- Born: David Assur 12 December 1787 Königsberg, Prussia
- Died: 25 April 1842 (aged 54) Hamburg
- Spouse: Rosa Maria Varnhagen ​ ​(m. 1816; died 1840)​
- Children: Ottilie Assing Ludmilla Assing

= David Assing =

Prussian physician and poet (1787–1842)

David Assur Assing (12 December 1787, Königsberg – 25 April 1842, Hamburg) was a Prussian medical doctor and poet.

==Biography==
Assing studied at the universities of Tübingen, Halle, Vienna, and Göttingen. He received his doctorate from the University of Göttingen in August 1807, his thesis being Materiæ Alimentariæ Lineamenta ad Leges Chemico-Dynamicas Adumbrata (lit. 'Foods and Their Relation to Chemico-Dynamical Laws'). This was published at Göttingen in 1809. Three years later he went to Hamburg with the intention of settling there as a practising physician; but hardly a year passed before the war occurred for the liberation of Germany from Napoleonic rule, and he entered the army, joining a regiment of cavalry in the capacity of physician. He served first in the Russian, then in the Prussian, army.

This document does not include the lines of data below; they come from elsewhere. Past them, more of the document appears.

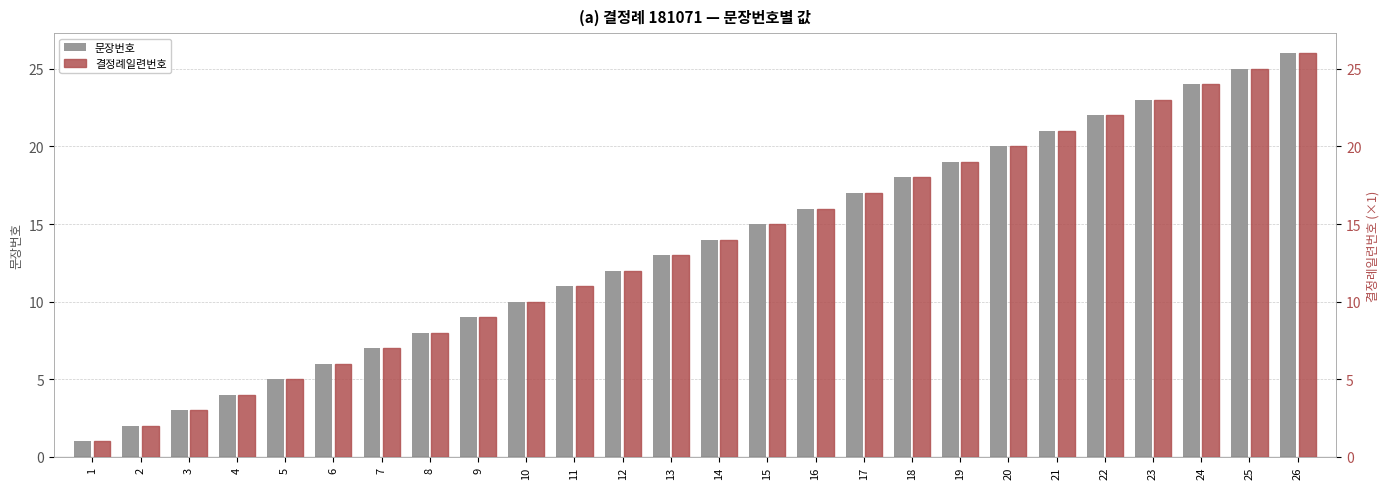

True or false: 문장번호 has a value of 1 at 1.

True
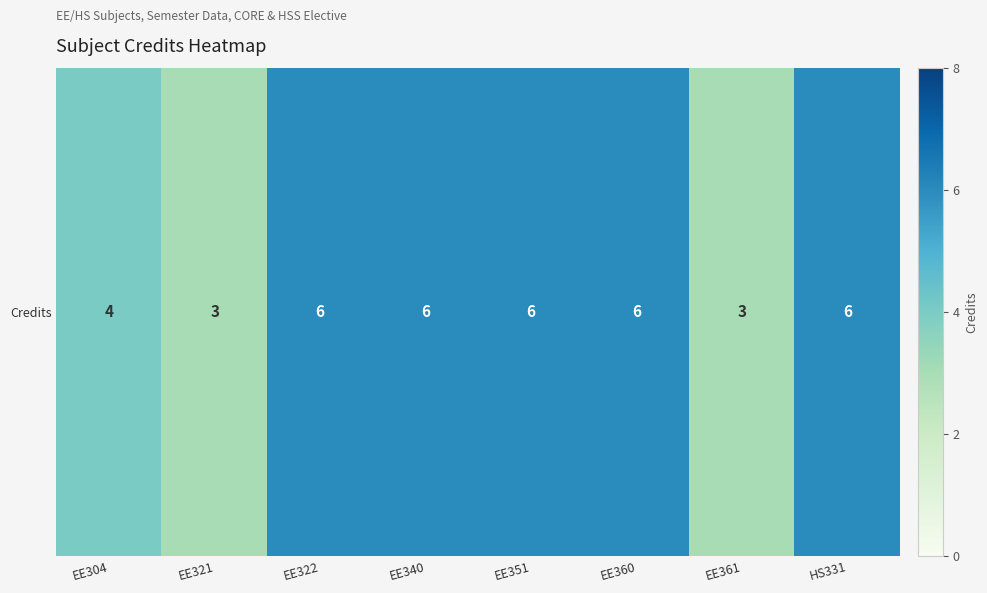

True or false: the data shows 1 at EE304.

False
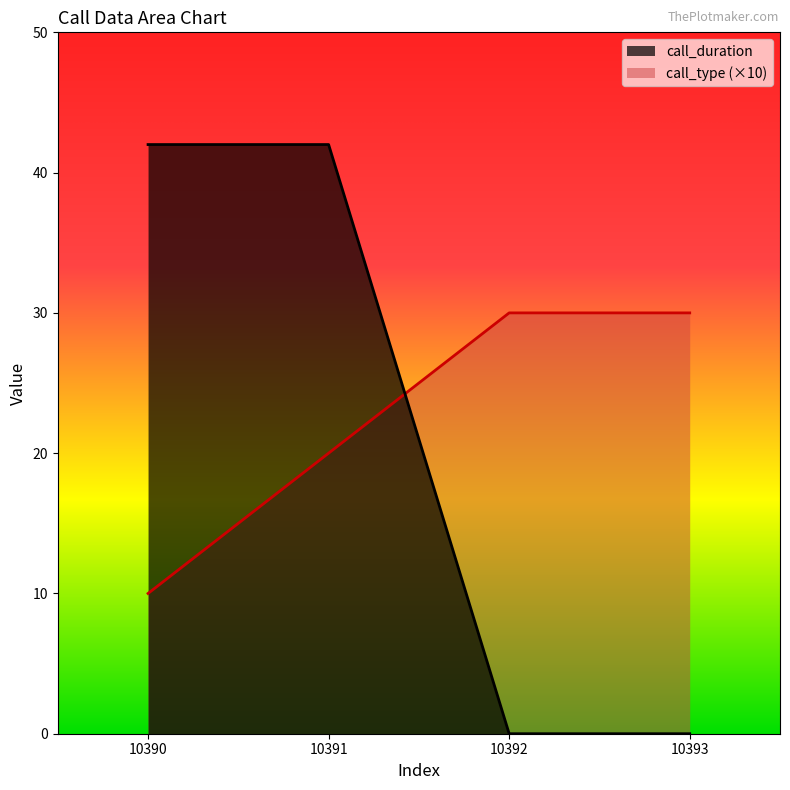

Is the value of call_duration at 10393 greater than the value of call_type at 10390?

No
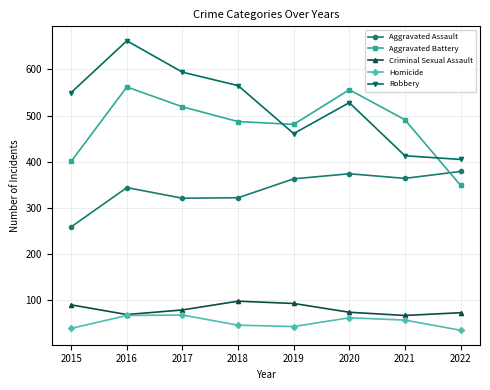

What is the value of the Aggravated Battery point at the 7th from the left?

491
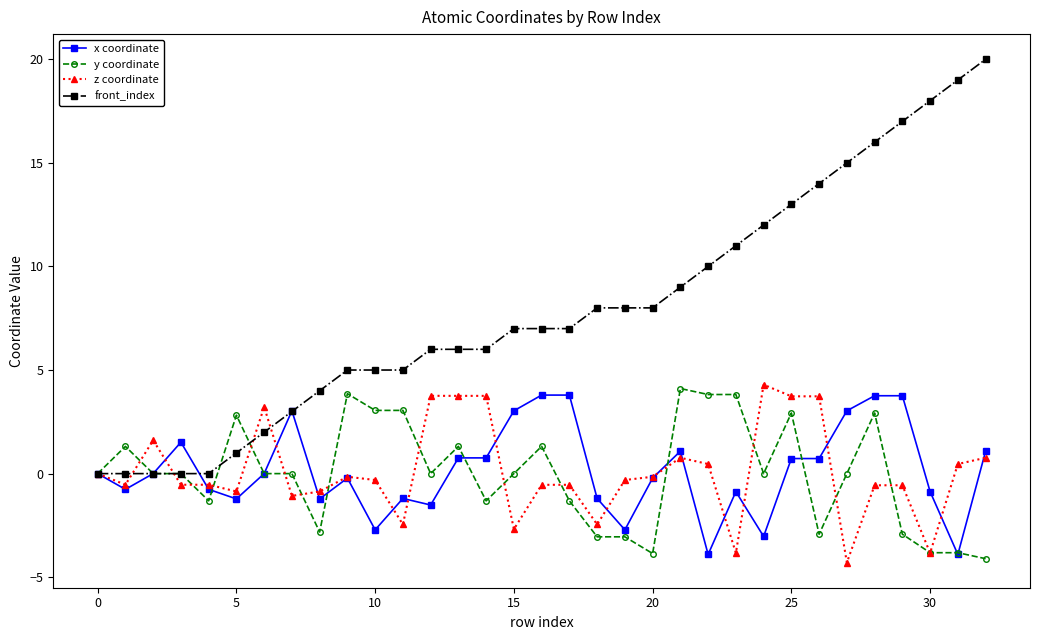

What is the maximum value for x coordinate?

3.8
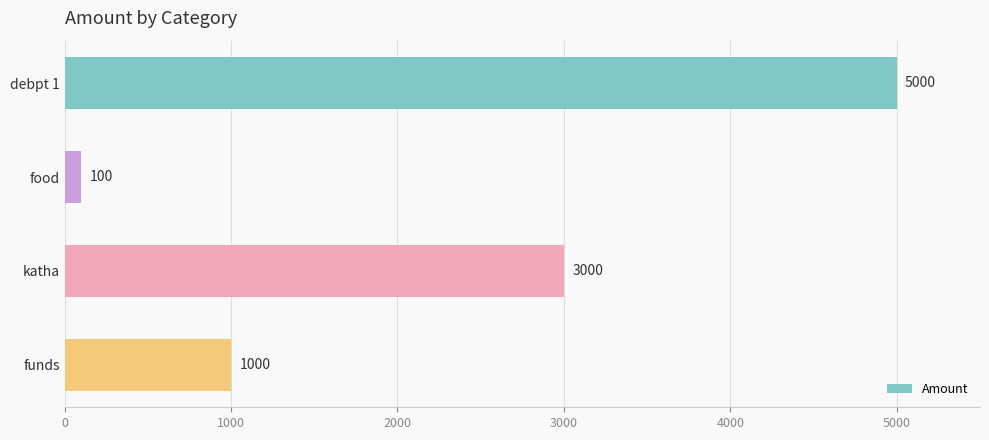

Are the bars horizontal?

Yes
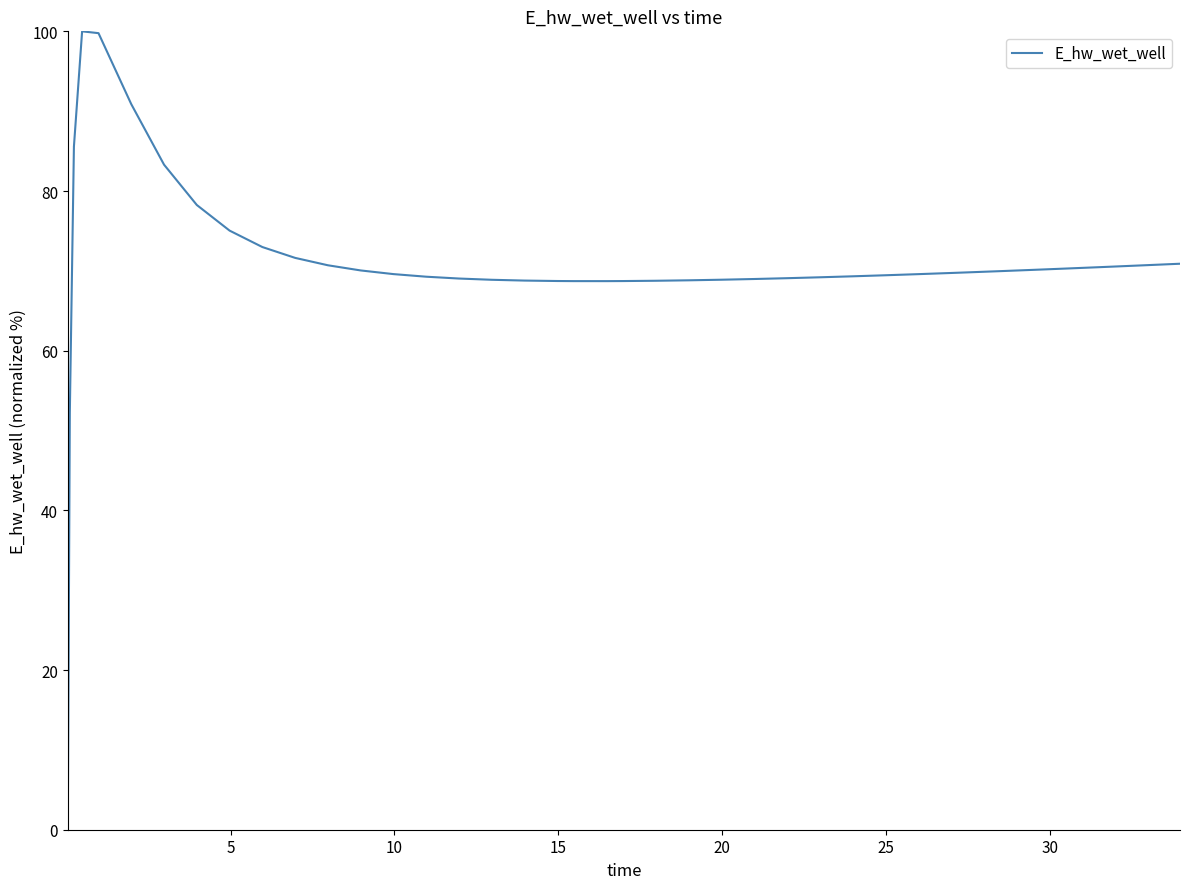

What is the maximum value shown in the chart?

100.0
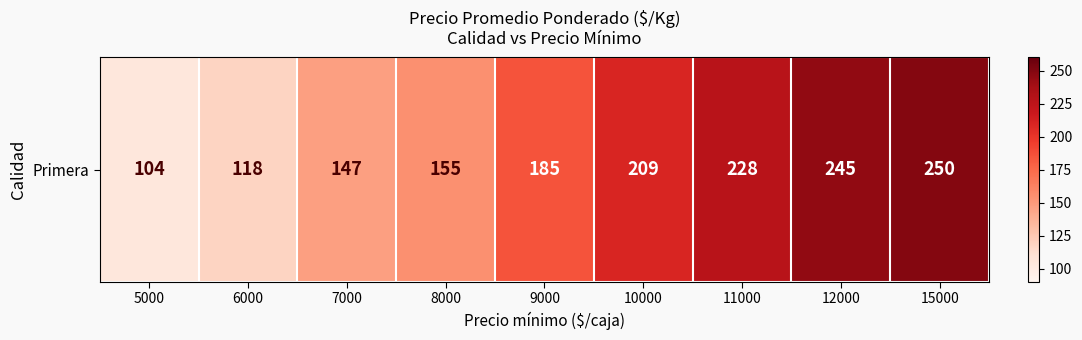

At which category does the chart reach its peak across all series?

15000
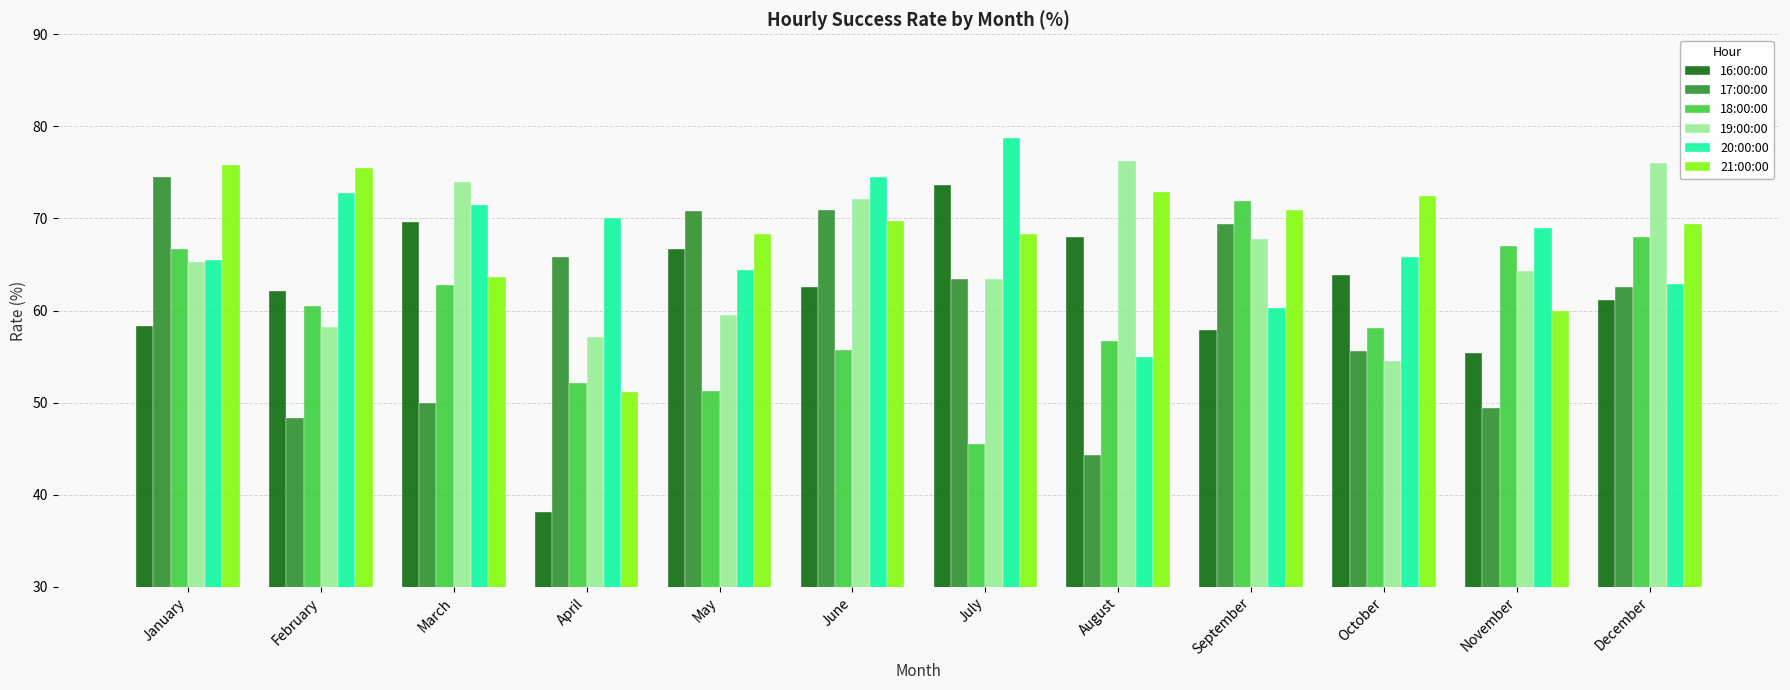

What is the total value across all series at August?

373.0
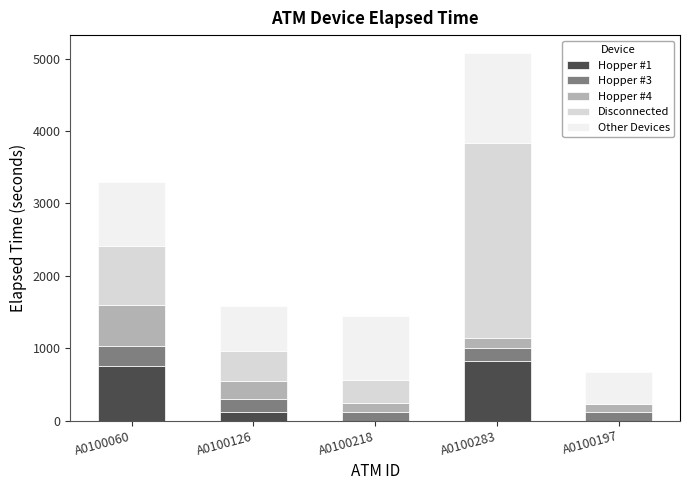

Is it true that Hopper #1 equals -336 at A0100197?

False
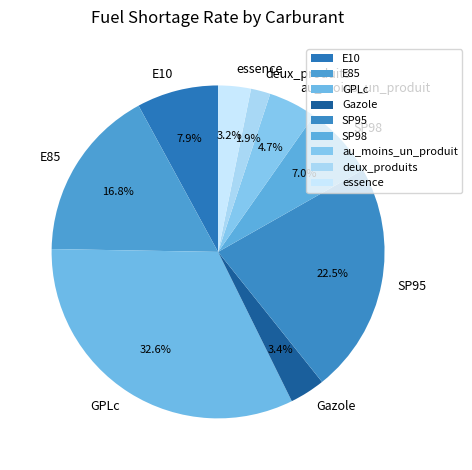

Which has a higher value, GPLc or deux_produits?

GPLc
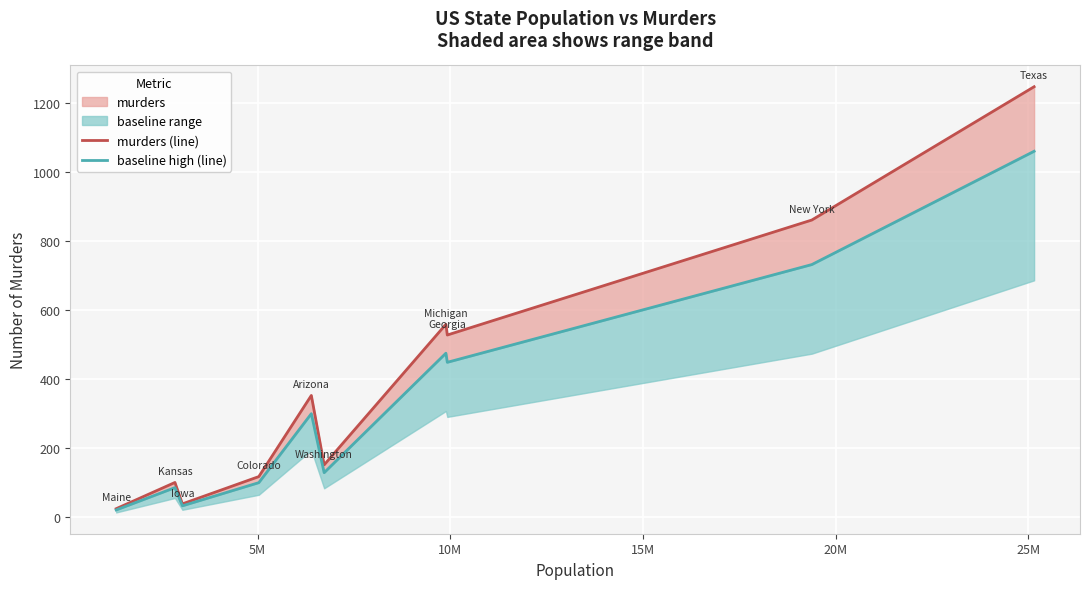

What is the difference between the maximum and minimum values in the murders (line) series?

1222.0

In 1815 he returned to Hamburg, and the following year married Rosa Maria Varnhagen, the daughter of a physician of that city. Assing converted to Christianity upon marriage, and changed his surname to Assing. He was known as a student of Greek medicine, making a special study of Hippocrates. He also contributed lyric poems to the Musenalmanach, published by his friends Kerner and Chamisso; to the Tübinger Morgenblatt; and in Isidorus Hesperiden. After the death of his wife on 22 June 1840, he published "Rosa Maria's Poetischer Nachlass" (Altona, 1841). The last years of his life were passed in solitude.